«Vous, Anglais, vous, Russes, lui avez-vous tenu rancune de ses victoires et vous a-t-elle haïs pour ses défaites?
«Jamais! Car si elle a été magnanime aux jours de succès, vous lui avez épargné, après ses revers, la suprême honte et l'affreuse douleur du démembrement.
«Et vous semblez étonnés, vous, Allemands, si après avoir si cruellement pesé sur elle de tout le poids de vos victoires, elle conserve un souvenir amer de sa mutilation!
«En présence de ce lambeau de sa chair brutalement arraché, devant cette plaie incurable qui saigne toujours à son flanc, vous vous dites: «C'est extraordinaire! on ne nous aime pas en France, et on pense toujours à la revanche...»
«Mettez-vous à ma place, vous, monsieur Pregel, que je regarde comme un patriote, et dites-moi ce que vous penseriez de nous, si nous acceptions de gaîté de cœur cette clause lugubre imposée par vos plénipotentiaires.

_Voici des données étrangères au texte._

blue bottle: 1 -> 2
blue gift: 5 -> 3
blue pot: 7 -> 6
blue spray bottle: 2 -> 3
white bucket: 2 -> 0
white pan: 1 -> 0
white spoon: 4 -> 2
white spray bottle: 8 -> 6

«Ne demandez donc pas notre amitié, parce que cette amitié serait absurde; ne demandez pas davantage l'oubli, parce que cet oubli serait monstrueux.
«Et surtout, ne trouvez pas étrange si l'on se recueille là-bas, à l'occident des Vosges.

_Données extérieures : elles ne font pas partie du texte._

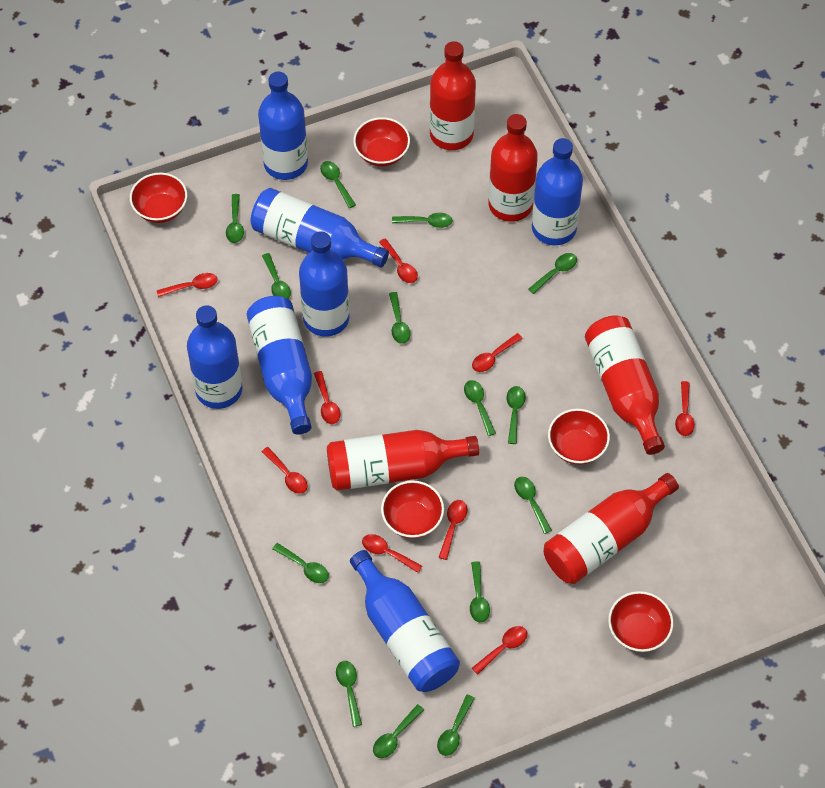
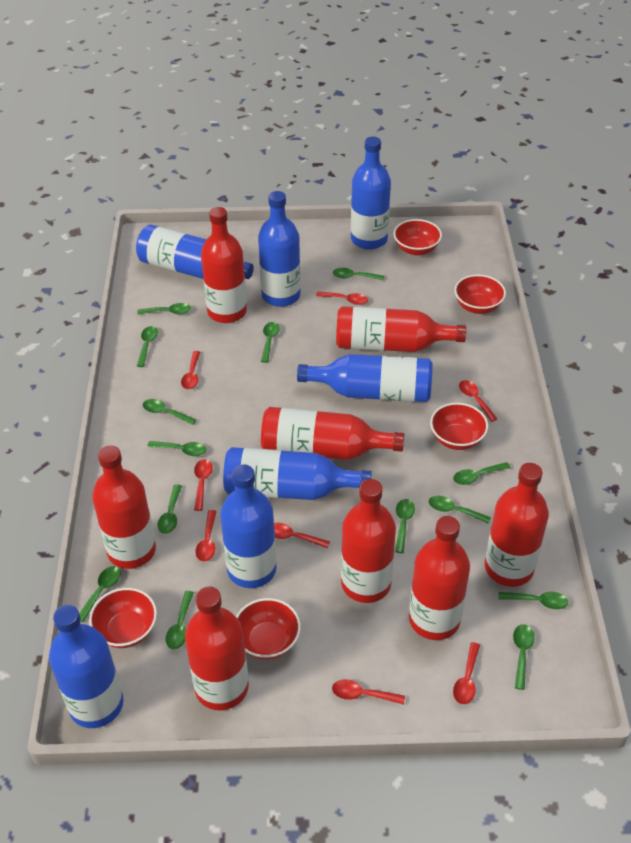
red bottle: 5 -> 8
red spoon: 9 -> 8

«Aussi, avant de songer au superflu, nous devons préparer le nécessaire. Ce superflu, c'est pour nous cette gloire que procurent les expéditions périlleuses dont nous nous abstenons, au grand regret de votre compatriote meinherr Ebermann; le nécessaire, c'est le souci de notre sécurité.
«En ces temps de triple alliance, où le vieux dicton: si vis pacem para bellum transforme l'Europe en un formidable camp retranché, notre défense nationale a besoin de tous ses moyens. Elle exige qu'aucune unité, même la plus infime, ne soit distraite au profit d'une œuvre étrangère à notre régénération.
«Nous restons chez nous, monsieur! Et jusqu'à nouvel ordre, notre pôle Nord, c'est l'Alsace-Lorraine.